Bangalore. Vice-captain Jasprit Bumrah on Friday said India are still getting used to Test cricket under lights as they take on Sri Lanka in their third pink-ball match at home.

The hosts are looking to sweep the two-match series in Bangalore after a thumping opening Test win inside three days.

But Bumrah said the team is entering unchartered territory despite having won their previous two day-night Tests on home soil against Bangladesh in 2019 and England last year.

"We have to make mental adjustments while preparing for the pink ball Test," Bumrah said on the eve of the second match starting Saturday.

"Playing under lights, fielding and bowling with pink ball are things we need to get used to and we keep all of these things in mind while in the training session.

"We are not used to catching or bowling with the pink ball.
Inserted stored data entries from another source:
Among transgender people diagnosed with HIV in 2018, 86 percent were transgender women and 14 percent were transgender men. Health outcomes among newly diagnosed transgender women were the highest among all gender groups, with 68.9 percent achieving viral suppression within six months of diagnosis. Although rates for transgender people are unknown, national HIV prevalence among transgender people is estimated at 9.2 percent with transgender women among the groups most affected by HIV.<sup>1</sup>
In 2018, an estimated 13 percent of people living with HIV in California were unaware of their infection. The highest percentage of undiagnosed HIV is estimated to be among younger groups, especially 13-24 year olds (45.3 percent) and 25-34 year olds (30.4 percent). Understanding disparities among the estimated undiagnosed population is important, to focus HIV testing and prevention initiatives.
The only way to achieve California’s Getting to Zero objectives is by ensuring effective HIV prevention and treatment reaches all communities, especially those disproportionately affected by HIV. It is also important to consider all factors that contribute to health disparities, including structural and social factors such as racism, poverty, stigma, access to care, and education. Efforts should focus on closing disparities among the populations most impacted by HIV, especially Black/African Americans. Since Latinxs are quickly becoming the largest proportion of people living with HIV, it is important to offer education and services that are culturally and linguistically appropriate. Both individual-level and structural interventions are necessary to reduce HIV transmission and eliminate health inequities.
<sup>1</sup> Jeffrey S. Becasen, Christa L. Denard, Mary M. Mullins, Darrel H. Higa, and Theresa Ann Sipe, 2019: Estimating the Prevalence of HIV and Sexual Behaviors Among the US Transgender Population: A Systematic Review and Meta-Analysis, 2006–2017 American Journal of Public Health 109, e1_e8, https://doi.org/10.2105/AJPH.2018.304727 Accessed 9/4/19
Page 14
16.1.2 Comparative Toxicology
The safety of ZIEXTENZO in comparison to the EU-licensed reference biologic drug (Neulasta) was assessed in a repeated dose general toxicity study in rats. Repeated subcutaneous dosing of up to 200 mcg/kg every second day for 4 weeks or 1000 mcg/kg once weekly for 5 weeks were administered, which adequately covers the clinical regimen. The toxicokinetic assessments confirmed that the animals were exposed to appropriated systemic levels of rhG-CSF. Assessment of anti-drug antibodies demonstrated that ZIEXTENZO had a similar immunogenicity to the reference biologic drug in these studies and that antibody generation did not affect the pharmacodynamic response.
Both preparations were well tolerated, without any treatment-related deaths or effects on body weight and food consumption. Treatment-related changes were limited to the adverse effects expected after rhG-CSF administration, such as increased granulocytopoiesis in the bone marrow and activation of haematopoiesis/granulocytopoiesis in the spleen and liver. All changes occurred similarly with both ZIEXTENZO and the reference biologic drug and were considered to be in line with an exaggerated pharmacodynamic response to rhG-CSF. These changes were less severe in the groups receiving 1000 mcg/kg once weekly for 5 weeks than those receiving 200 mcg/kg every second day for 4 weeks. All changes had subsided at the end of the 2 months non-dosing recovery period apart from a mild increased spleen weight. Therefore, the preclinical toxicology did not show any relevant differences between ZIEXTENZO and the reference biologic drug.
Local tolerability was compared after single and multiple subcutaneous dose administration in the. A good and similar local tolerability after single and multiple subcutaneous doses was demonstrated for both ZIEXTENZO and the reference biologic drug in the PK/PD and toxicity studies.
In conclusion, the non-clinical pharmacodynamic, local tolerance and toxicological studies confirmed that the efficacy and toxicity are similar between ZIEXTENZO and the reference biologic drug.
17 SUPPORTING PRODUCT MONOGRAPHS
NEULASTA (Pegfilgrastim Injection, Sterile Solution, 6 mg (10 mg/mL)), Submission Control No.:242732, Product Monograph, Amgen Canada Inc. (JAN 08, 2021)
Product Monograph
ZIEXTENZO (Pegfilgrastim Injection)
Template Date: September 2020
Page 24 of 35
It is still a fairly new concept for all of us and we are trying to learn with every Test."

India were late entrants in the pink ball arena and made their day-night debut four years after Australia and New Zealand played the first-ever floodlit Test in 2015.

They dispatched Bangladesh inside three days in Kolkata, but at the Adelaide Oval in December 2020 Australia bowled out Virat Kohli's side for 36 in the second innings -- India's lowest Test total.

The team got back to winning ways with the pink ball when they thrashed England in two days at the world's biggest cricket stadium in Ahmedabad in February last year.

Australia has featured in 10 of the 18 pink ball Tests that have been played so far and enjoy an unbeaten record.

Bumrah said players will need to adapt to the different coloured ball, which has a coating of pink lacquer and behaves differently than the traditional red ball.

"It all depends on the individual. Pink ball looks different, the speed at which it comes to you on the field," said the fast bowler.

"Timings for the day-night Test are also different, so the ball might not do so much in the first session but might start to do more under the light.

"We have played the pink ball Tests on all different surfaces, so there are no set parameters for it."

Bangalore's M Chinnaswamy Stadium has allowed 100 percent attendance for the pink ball spectacle after they previously decided to limit the crowd to half capacity.

The remaining tickets went up on sale Friday with fans thronging to get seats at the 40,000 capacity stadium.

Sri Lanka, who lost the opener by an innings and 222 runs, will be without batsman Pathum Nissanka who has been ruled out with a back injury.